(To-do item)
Exactly as written, transcribe the data from its opening line through the line containing "PRODUKTE VERSENDET". Leave every picture out.

(Provided data)

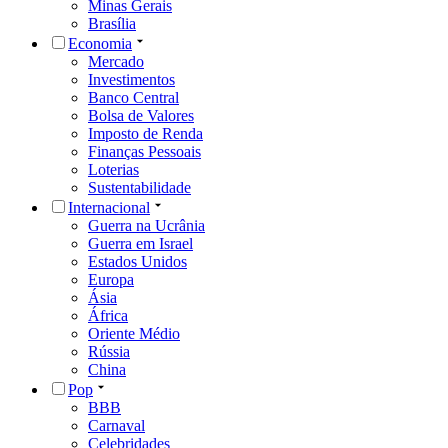
Minas Gerais
Brasília
Economia
Mercado
Investimentos
Banco Central
Bolsa de Valores
Imposto de Renda
Finanças Pessoais
Loterias
Sustentabilidade
Internacional
Guerra na Ucrânia
Guerra em Israel
Estados Unidos
Europa
Ásia
África
Oriente Médio
Rússia
China
Pop
BBB
Carnaval
Celebridades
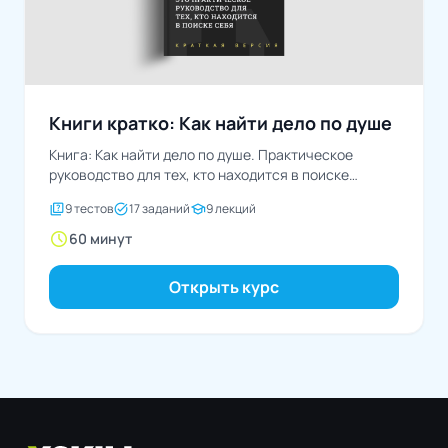
Книги кратко: Как найти дело по душе
Книга: Как найти дело по душе. Практическое
руководство для тех, кто находится в поиске
себяАвтор:...
quiz
task_alt
school
9 тестов
17 заданий
9 лекций
schedule
60 минут
Открыть курс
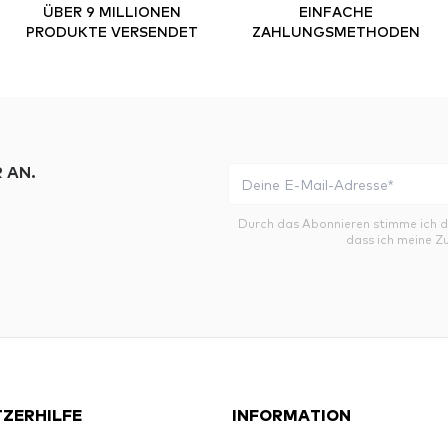
ÜBER 9 MILLIONEN
EINFACHE
PRODUKTE VERSENDET
ZAHLUNGSMETHODEN
 AN.
Durch das Abonnieren stimme ich 
dass ich meine Z
ZERHILFE
INFORMATION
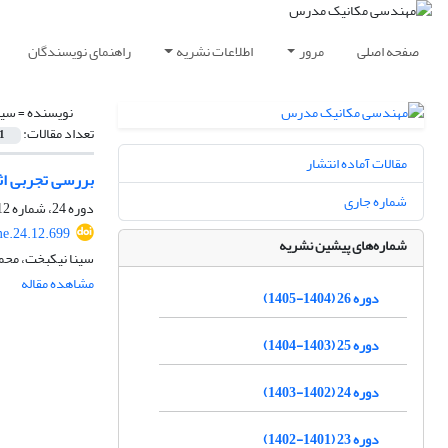
صفحه اصلی
مرور
اطلاعات نشریه
راهنمای نویسندگان
نویسنده =
سین
تعداد مقالات:
1
مقالات آماده انتشار
بررسی تجربی اث
شماره جاری
دوره 24، شماره 12، آذر 1403، صفحه
e.24.12.699
شماره‌های پیشین نشریه
سینا نیکبخت، مح
مشاهده مقاله
دوره 26 (1404-1405)
دوره 25 (1403-1404)
دوره 24 (1402-1403)
دوره 23 (1401-1402)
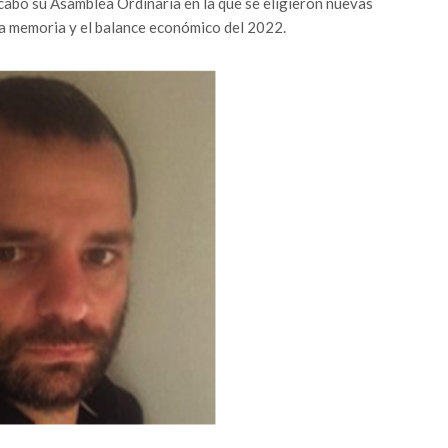
cabo su Asamblea Ordinaria en la que se eligieron nuevas
la memoria y el balance económico del 2022.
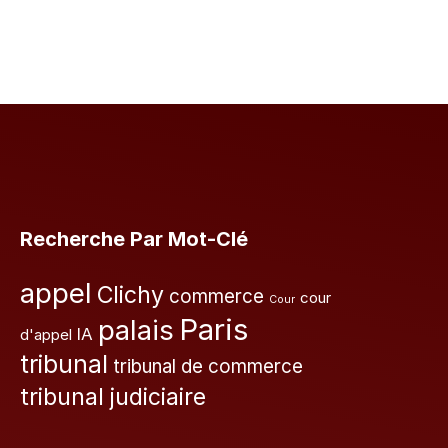
Recherche Par Mot-Clé
appel
Clichy
commerce
cour
Cour
Paris
palais
IA
d'appel
tribunal
tribunal de commerce
tribunal judiciaire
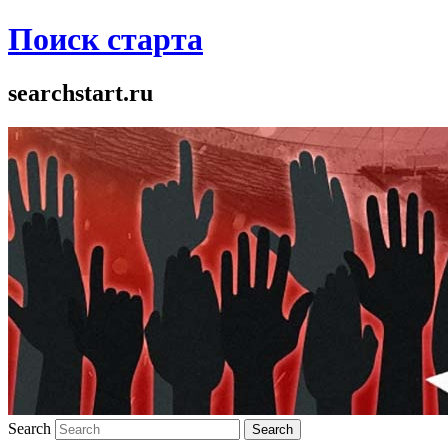
Поиск старта
searchstart.ru
Search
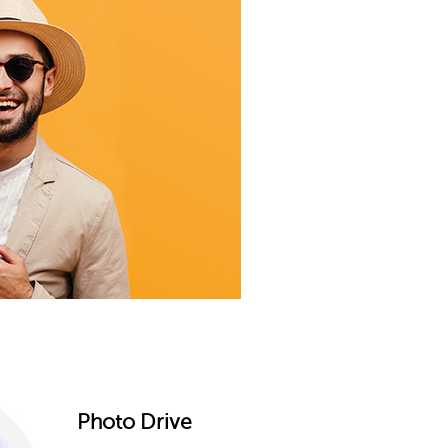
Photo Drive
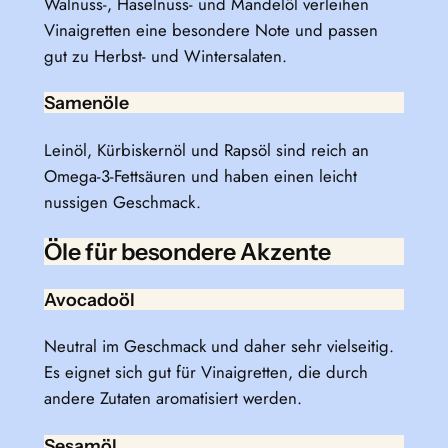
Walnuss-, Haselnuss- und Mandelöl verleihen
Vinaigretten eine besondere Note und passen
gut zu Herbst- und Wintersalaten.
Samenöle
Leinöl, Kürbiskernöl und Rapsöl sind reich an
Omega-3-Fettsäuren und haben einen leicht
nussigen Geschmack.
Öle für besondere Akzente
Avocadoöl
Neutral im Geschmack und daher sehr vielseitig.
Es eignet sich gut für Vinaigretten, die durch
andere Zutaten aromatisiert werden.
Sesamöl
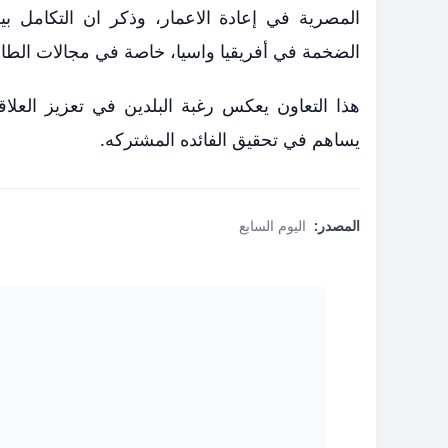
المصرية في إعادة الاعمار، وذكر ان التكامل بين
الضخمة في أفريقيا واسيا، خاصة في مجالات الطا
هذا التعاون يعكس رغبة البلدين في تعزيز العلاقات
يساهم في تحقيق الفائده المشتركه.
المصدر:
اليوم السابع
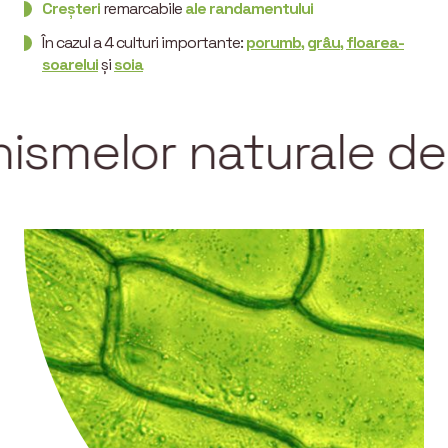
Creșteri
remarcabile
ale randamentului
În cazul a 4 culturi importante:
porumb
,
grâu
,
floarea-
soarelui
și
soia
or naturale de apăra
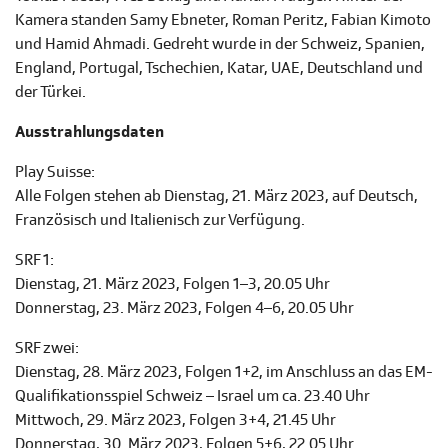
Kamera standen Samy Ebneter, Roman Peritz, Fabian Kimoto
und Hamid Ahmadi. Gedreht wurde in der Schweiz, Spanien,
England, Portugal, Tschechien, Katar, UAE, Deutschland und
der Türkei.
Ausstrahlungsdaten
Play Suisse:
Alle Folgen stehen ab Dienstag, 21. März 2023, auf Deutsch,
Französisch und Italienisch zur Verfügung.
SRF 1:
Dienstag, 21. März 2023, Folgen 1–3, 20.05 Uhr
Donnerstag, 23. März 2023, Folgen 4–6, 20.05 Uhr
SRF zwei:
Dienstag, 28. März 2023, Folgen 1+2, im Anschluss an das EM-
Qualifikationsspiel Schweiz – Israel um ca. 23.40 Uhr
Mittwoch, 29. März 2023, Folgen 3+4, 21.45 Uhr
Donnerstag, 30. März 2023, Folgen 5+6, 22.05 Uhr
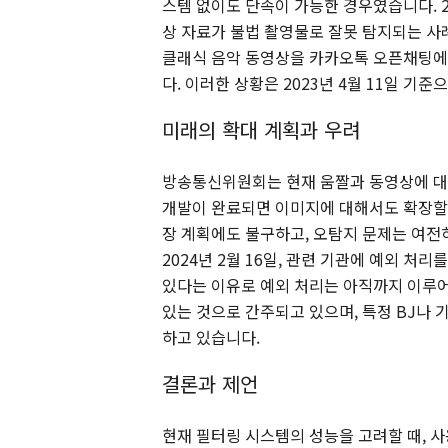
스템 없이도 단속이 가능한 경우였습니다. 2
상 자료가 불법 촬영물로 잘못 탐지되는 사례
클래식 음악 동영상을 카카오톡 오픈채팅에
다. 이러한 상황은 2023년 4월 11일 기
미래의 확대 계획과 우려
방송통신위원회는 현재 움짤과 동영상에 대해
개발이 완료되면 이미지에 대해서도 확장할 
장 계획에도 불구하고, 오탐지 문제는 여전
2024년 2월 16일, 관련 기관에 예외 처
있다는 이유로 예외 처리는 아직까지 이루어
있는 것으로 간주되고 있으며, 특정 BJ나 
하고 있습니다.
결론과 제언
현재 필터링 시스템의 성능을 고려할 때,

(Solved exercise)
Minas Gerais
Brasília
Economia
Mercado
Investimentos
Banco Central
Bolsa de Valores
Imposto de Renda
Finanças Pessoais
Loterias
Sustentabilidade
Internacional
Guerra na Ucrânia
Guerra em Israel
Estados Unidos
Europa
Ásia
África
Oriente Médio
Rússia
China
Pop
BBB
Carnaval
Celebridades
Книги кратко: Как найти дело по душе
Книга: Как найти дело по душе. Практическое
руководство для тех, кто находится в поиске
себяАвтор:...
quiz
task_alt
school
9 тестов
17 заданий
9 лекций
schedule
60 минут
Открыть курс
ÜBER 9 MILLIONEN
EINFACHE
PRODUKTE VERSENDET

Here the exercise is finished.